» What to work on: Please reproduce all of the data below exactly, leaving each picture out.

» Data to examine:
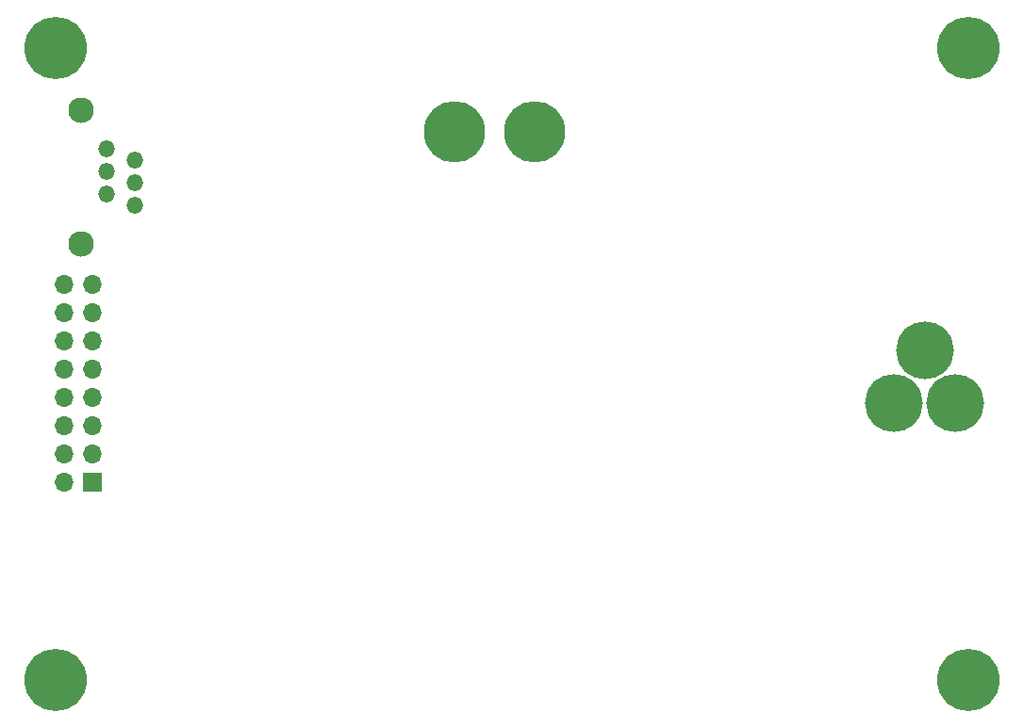
<source format=gbs>
%TF.GenerationSoftware,KiCad,Pcbnew,8.0.1*%
%TF.CreationDate,2024-09-08T16:38:15+01:00*%
%TF.ProjectId,BaselineRP2040MotorController,42617365-6c69-46e6-9552-50323034304d,rev?*%
%TF.SameCoordinates,Original*%
%TF.FileFunction,Soldermask,Bot*%
%TF.FilePolarity,Negative*%
%FSLAX46Y46*%
G04 Gerber Fmt 4.6, Leading zero omitted, Abs format (unit mm)*
G04 Created by KiCad (PCBNEW 8.0.1) date 2024-09-08 16:38:15*
%MOMM*%
%LPD*%
G01*
G04 APERTURE LIST*
%ADD10C,5.200000*%
%ADD11C,5.500000*%
%ADD12C,2.300000*%
%ADD13O,1.500000X1.500000*%
%ADD14C,3.600000*%
%ADD15C,5.600000*%
%ADD16R,1.700000X1.700000*%
%ADD17O,1.700000X1.700000*%
G04 APERTURE END LIST*
D10*
%TO.C,J3*%
X231948719Y-73978431D03*
X229198719Y-78741569D03*
X234696000Y-78740000D03*
%TD*%
D11*
%TO.C,J4*%
X189693999Y-54356000D03*
X196894001Y-54356000D03*
%TD*%
D12*
%TO.C,J2*%
X156195997Y-52417997D03*
X156195996Y-64417999D03*
D13*
X160995997Y-60967997D03*
X158495997Y-59947999D03*
X161035997Y-58928000D03*
X158495998Y-57907999D03*
X161035997Y-56887998D03*
X158495996Y-55867997D03*
%TD*%
D14*
%TO.C,H2*%
X235900000Y-103600000D03*
D15*
X235900000Y-103600000D03*
%TD*%
D14*
%TO.C,H3*%
X153900000Y-46850000D03*
D15*
X153900000Y-46850000D03*
%TD*%
D16*
%TO.C,J5*%
X157225998Y-85851999D03*
D17*
X154685998Y-85851999D03*
X157225998Y-83311999D03*
X154686000Y-83312000D03*
X157225995Y-80772000D03*
X154685999Y-80772001D03*
X157225998Y-78231999D03*
X154685997Y-78232000D03*
X157225999Y-75691999D03*
X154685996Y-75691999D03*
X157225996Y-73152000D03*
X154685998Y-73151999D03*
X157225998Y-70611999D03*
X154685997Y-70611997D03*
X157225995Y-68071997D03*
X154685997Y-68072000D03*
%TD*%
D14*
%TO.C,H4*%
X235900000Y-46850000D03*
D15*
X235900000Y-46850000D03*
%TD*%
D14*
%TO.C,H1*%
X153900000Y-103600000D03*
D15*
X153900000Y-103600000D03*
%TD*%
M02*

</source>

» Solved problem:
<source format=gbs>
%TF.GenerationSoftware,KiCad,Pcbnew,8.0.1*%
%TF.CreationDate,2024-09-08T16:38:15+01:00*%
%TF.ProjectId,BaselineRP2040MotorController,42617365-6c69-46e6-9552-50323034304d,rev?*%
%TF.SameCoordinates,Original*%
%TF.FileFunction,Soldermask,Bot*%
%TF.FilePolarity,Negative*%
%FSLAX46Y46*%
G04 Gerber Fmt 4.6, Leading zero omitted, Abs format (unit mm)*
G04 Created by KiCad (PCBNEW 8.0.1) date 2024-09-08 16:38:15*
%MOMM*%
%LPD*%
G01*
G04 APERTURE LIST*
%ADD10C,5.200000*%
%ADD11C,5.500000*%
%ADD12C,2.300000*%
%ADD13O,1.500000X1.500000*%
%ADD14C,3.600000*%
%ADD15C,5.600000*%
%ADD16R,1.700000X1.700000*%
%ADD17O,1.700000X1.700000*%
G04 APERTURE END LIST*
D10*
%TO.C,J3*%
X231948719Y-73978431D03*
X229198719Y-78741569D03*
X234696000Y-78740000D03*
%TD*%
D11*
%TO.C,J4*%
X189693999Y-54356000D03*
X196894001Y-54356000D03*
%TD*%
D12*
%TO.C,J2*%
X156195997Y-52417997D03*
X156195996Y-64417999D03*
D13*
X160995997Y-60967997D03*
X158495997Y-59947999D03*
X161035997Y-58928000D03*
X158495998Y-57907999D03*
X161035997Y-56887998D03*
X158495996Y-55867997D03*
%TD*%
D14*
%TO.C,H2*%
X235900000Y-103600000D03*
D15*
X235900000Y-103600000D03*
%TD*%
D14*
%TO.C,H3*%
X153900000Y-46850000D03*
D15*
X153900000Y-46850000D03*
%TD*%
D16*
%TO.C,J5*%
X157225998Y-85851999D03*
D17*
X154685998Y-85851999D03*
X157225998Y-83311999D03*
X154686000Y-83312000D03*
X157225995Y-80772000D03*
X154685999Y-80772001D03*
X157225998Y-78231999D03*
X154685997Y-78232000D03*
X157225999Y-75691999D03*
X154685996Y-75691999D03*
X157225996Y-73152000D03*
X154685998Y-73151999D03*
X157225998Y-70611999D03*
X154685997Y-70611997D03*
X157225995Y-68071997D03*
X154685997Y-68072000D03*
%TD*%
D14*
%TO.C,H4*%
X235900000Y-46850000D03*
D15*
X235900000Y-46850000D03*
%TD*%
D14*
%TO.C,H1*%
X153900000Y-103600000D03*
D15*
X153900000Y-103600000D03*
%TD*%
M02*

</source>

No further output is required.